Figure 2.

(A) Predicted amino acid sequence of CD3ɛ^Δ. Amino acid sequence of the fully processed CD3ɛ protein is shown. The transmembrane domain is underlined. Triangles indicate the location of introns (2–7) within the CD3ɛ gene. Shaded areas represent the protein that potentially could be expressed in CD3ɛ^Δ/Δ mice based on the coding sequences that are retained within thymocyte transcripts from these mice. (B) Northern blot analysis of thymocyte total RNA from Rag^−/− mice and from CD3ɛ^N/N and CD3ɛ^Δ/Δ mice that had been generated from two independently derived ES cell clones (1 and 2). Blots were hybridized with probes corresponding to CD3ɛ, CD3γ, CD3δ, and ζ and then were hybridized with a probe corresponding to the ubiquitously expressed ef-1α to assess the integrity and quantity of RNA in each lane. (C) Representation of the CD3-γ,-δ,-ɛ cluster on mouse chromosome 9. Location of the CD3 enhancer (En) element 3-prime of CD3ɛ is shown. Arrows indicate the direction of gene transcription.
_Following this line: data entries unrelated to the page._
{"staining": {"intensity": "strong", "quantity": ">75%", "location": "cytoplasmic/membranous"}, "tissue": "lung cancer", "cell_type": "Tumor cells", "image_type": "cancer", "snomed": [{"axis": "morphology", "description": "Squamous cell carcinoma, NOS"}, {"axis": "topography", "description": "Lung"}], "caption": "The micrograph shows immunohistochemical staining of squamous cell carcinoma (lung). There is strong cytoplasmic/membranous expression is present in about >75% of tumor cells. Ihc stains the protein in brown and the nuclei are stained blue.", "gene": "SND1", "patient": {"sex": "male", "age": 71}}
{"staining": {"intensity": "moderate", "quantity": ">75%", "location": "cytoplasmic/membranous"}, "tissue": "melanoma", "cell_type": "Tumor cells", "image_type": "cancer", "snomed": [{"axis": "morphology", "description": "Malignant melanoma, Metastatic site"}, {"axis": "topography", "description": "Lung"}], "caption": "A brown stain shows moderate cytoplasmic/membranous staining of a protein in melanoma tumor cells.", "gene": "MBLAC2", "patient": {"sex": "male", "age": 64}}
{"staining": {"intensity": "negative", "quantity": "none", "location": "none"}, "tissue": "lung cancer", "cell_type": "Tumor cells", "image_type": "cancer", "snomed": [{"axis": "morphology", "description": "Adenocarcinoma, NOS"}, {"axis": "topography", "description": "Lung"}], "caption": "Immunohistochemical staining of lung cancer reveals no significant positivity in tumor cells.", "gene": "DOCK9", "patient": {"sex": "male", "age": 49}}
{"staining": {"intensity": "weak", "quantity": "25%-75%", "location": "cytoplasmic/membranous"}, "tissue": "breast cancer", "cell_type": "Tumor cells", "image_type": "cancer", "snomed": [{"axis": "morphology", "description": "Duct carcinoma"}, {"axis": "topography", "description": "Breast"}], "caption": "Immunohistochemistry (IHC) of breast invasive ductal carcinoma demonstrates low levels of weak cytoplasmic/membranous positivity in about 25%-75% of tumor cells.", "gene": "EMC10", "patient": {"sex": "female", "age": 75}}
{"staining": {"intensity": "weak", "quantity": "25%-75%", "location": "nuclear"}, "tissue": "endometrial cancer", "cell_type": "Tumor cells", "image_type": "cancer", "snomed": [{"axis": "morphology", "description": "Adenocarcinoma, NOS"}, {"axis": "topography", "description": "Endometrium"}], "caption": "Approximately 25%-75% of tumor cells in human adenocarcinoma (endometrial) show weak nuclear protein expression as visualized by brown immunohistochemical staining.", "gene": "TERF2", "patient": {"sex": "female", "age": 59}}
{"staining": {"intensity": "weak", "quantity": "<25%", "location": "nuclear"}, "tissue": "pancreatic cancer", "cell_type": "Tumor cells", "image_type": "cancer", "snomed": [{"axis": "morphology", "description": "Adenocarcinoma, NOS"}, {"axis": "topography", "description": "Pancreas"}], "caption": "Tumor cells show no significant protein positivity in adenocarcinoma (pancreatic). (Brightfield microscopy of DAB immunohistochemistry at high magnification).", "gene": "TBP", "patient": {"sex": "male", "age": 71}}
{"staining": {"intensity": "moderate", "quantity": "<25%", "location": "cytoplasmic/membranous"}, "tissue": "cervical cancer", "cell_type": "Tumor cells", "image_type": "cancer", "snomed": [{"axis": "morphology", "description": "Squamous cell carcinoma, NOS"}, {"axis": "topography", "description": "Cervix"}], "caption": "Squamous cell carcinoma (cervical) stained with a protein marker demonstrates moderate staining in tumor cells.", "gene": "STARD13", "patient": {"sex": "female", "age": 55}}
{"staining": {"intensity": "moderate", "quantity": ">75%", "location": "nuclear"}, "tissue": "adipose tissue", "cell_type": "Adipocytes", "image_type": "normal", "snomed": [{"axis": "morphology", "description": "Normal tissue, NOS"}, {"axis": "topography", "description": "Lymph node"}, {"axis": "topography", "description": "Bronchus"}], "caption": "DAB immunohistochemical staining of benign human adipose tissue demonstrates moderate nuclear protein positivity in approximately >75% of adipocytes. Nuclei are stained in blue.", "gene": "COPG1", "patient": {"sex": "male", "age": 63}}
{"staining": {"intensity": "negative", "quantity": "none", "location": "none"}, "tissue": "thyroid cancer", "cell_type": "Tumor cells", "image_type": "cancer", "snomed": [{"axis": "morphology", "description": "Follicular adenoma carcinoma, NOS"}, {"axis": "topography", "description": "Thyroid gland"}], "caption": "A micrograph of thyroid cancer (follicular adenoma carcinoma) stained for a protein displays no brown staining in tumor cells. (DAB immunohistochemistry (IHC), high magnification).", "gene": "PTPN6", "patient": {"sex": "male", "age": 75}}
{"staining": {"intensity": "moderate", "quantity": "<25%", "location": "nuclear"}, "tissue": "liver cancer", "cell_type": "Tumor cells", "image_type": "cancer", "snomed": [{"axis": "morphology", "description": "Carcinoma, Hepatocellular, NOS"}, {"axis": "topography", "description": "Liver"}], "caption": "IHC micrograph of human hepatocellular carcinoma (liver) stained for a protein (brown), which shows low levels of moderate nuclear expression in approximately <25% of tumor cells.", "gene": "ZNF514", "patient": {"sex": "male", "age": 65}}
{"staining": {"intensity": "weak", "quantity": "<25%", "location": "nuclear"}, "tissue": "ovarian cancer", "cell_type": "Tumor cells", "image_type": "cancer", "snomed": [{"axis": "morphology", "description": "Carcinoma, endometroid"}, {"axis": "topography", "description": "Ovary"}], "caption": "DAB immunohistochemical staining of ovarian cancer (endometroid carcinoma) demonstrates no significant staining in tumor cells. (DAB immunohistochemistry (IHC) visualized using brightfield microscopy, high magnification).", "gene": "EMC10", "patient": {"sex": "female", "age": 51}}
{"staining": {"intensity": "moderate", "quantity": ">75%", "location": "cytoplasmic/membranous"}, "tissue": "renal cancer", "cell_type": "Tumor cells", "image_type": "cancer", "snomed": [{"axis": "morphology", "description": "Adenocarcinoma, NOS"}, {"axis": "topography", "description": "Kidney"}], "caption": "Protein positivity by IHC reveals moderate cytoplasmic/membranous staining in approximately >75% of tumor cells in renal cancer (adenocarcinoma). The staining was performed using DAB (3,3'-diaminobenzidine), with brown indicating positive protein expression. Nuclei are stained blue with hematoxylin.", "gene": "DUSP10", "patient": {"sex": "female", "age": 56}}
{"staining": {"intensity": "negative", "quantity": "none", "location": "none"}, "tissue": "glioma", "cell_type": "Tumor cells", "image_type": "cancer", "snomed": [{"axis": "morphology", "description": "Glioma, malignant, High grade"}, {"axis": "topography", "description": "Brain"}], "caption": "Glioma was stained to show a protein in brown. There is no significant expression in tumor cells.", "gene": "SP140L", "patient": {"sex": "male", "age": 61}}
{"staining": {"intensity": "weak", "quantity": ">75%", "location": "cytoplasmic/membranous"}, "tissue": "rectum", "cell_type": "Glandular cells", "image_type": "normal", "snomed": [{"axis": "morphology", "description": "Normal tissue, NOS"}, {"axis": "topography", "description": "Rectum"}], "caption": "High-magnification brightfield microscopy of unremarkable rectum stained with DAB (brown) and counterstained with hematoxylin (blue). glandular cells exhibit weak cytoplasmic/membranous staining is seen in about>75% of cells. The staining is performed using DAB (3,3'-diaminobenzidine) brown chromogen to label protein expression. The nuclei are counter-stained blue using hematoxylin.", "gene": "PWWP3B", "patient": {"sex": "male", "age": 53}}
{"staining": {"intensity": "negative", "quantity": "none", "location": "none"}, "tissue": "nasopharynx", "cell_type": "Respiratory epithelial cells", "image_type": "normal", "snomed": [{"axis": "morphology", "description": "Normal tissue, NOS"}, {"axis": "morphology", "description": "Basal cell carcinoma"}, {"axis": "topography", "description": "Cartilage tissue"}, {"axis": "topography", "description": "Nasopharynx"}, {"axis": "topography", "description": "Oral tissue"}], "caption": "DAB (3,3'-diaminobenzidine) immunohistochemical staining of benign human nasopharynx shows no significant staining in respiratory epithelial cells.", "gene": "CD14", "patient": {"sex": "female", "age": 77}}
Thin lines indicate reduced gene expression. Depicted are the relative transcription levels observed from the (CD3)ɛ⁺, (CD3)ɛ^N, and (CD3)ɛ^Δ alleles. (D) Western blot of thymocyte protein from Rag^−/−, (CD3)ɛ^N/N, (CD3)ɛ^Δ/Δ, (CD3)ɛ^+/N, and (CD3)ɛ^+/+ mice. Extracts from 7 × 10⁶ thymocytes were run under reducing conditions on a 15% SDS-polyacrylamide gel, were transferred to poly(vinylidene difluoride) membrane, and were analyzed for CD3ɛ expression by using a rabbit antiserum raised against a peptide corresponding to amino acids within the C terminus of the CD3ɛ. Positions of the molecular mass standards are indicated in kilodaltons.